Prior to joining Berkeley, I had the honor of working with Jennifer Listgarden, Nicolo Fusi, and Adam Kalai as a research software engineer in computational biology and machine learning at Microsoft Research, New England. After graduating from high school, I worked full-time as a self-taught software engineer, and later started my undergraduate education through Harvard Extension School. I completed my undergraduate degree in mathematics cum laude through Harvard GSAS and MIT, where I had the honor of working with Finale Doshi-Velez on machine learning research problems in healthcare. Please see my curriculum vitae for a detailed description of my background.

Projects

NumS is a Numerical computing library for Python that Scales. It is a distributed memory array abstraction that matches much of the syntax of the NumPy API, extending NumPy to scale horizontally, as well as provide inter-operation parallelism (e.g. automatic parallelization of Python loops).

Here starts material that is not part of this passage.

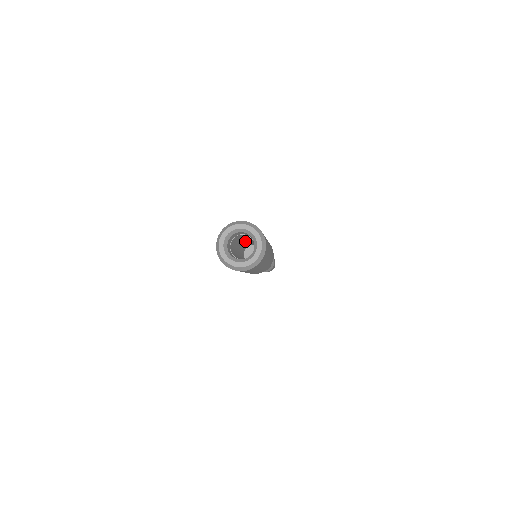
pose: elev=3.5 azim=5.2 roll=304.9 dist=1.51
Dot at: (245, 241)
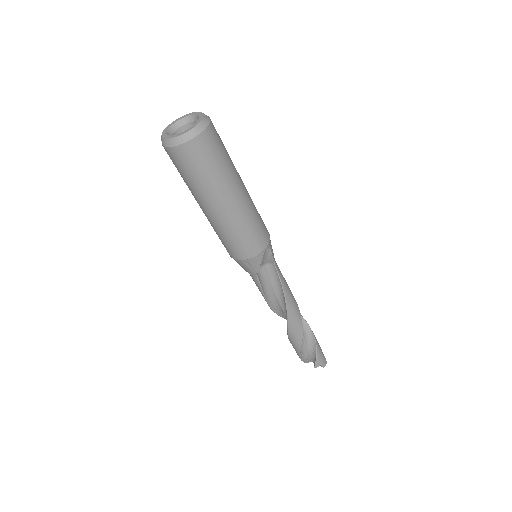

The project is based on simple yet powerful data structures, called N-dimensional futures, making use of concurrently executing futures to solve many of the problems which arise when parallelizing basic linear algebra operations on distributed memory systems. One notable emergent property of NumS is its automation of data and model parallelism for machine learning applications, eliminating the need for researchers and machine learning practitioners to manually implement distributed memory algorithms, such as the distributed stochastic gradient method.